The 11-year-old girl hears the rumble of their motorcycles, rich and deep, long before she sees them. She chews her bottom lip, nervous.
They are coming for her.
The bikers roar into sight, a pack of them, long-haired and tattooed, with heavy boots and leather vests, and some riding double. They circle the usually quiet Gilbert cul-de-sac, and the noise pulls neighbors from behind slatted wood blinds and glossy front doors.
One biker stops at the mouth of the street, parks in the middle of the road and stands guard next to his motorcycle, arms crossed.
The rest back up to the curb in front of the girl’s house, almost in formation, parking side by side. There are 14 motorcycles in all, mostly black and shiny chrome. The bikers rev their engines again before shutting them down.
The sudden silence is deafening.

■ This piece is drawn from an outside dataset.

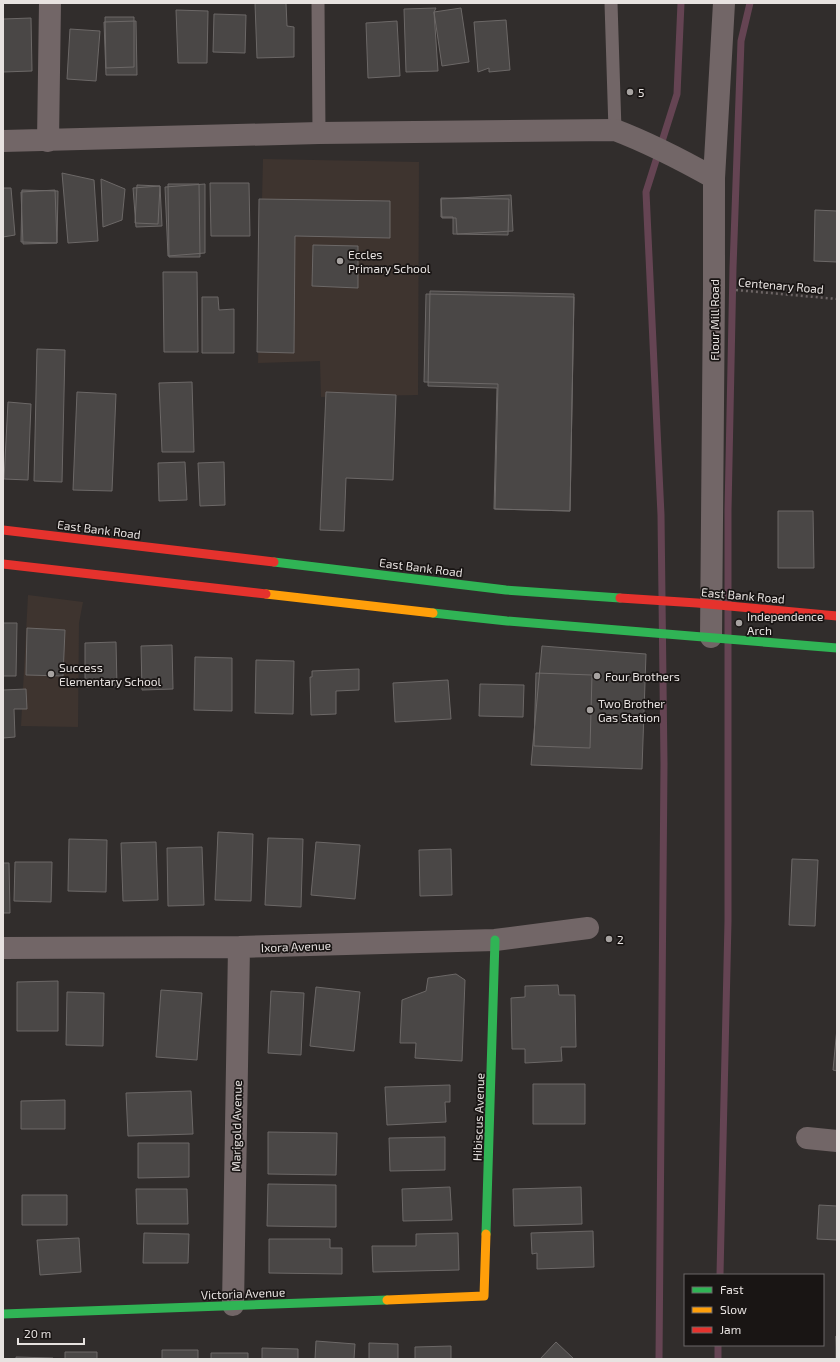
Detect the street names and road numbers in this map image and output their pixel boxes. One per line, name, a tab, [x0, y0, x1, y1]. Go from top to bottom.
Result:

The girl’s mother takes her hand.
The leader of this motorcycle club is a 55-year-old man who has a salt-and-pepper Fu Manchu and wears his hair down past his shoulders. He eases off his 2000 Harley Road King and approaches the little girl.
He is formidable, and intimidating, and he knows it. So he bends low in front of the little girl and puts out his hand, tanned and weathered from the sun and wind: “Hi, I’m Pipes.”
“Nice to meet you,” she says softly, her small hand disappearing in his.
The unruly-looking mob in her driveway is there to help her feel safe again. They are members of the Arizona chapter of Bikers Against Child Abuse International, and they wear their motto on their black leather vests and T-shirts: “No child deserves to live in fear.”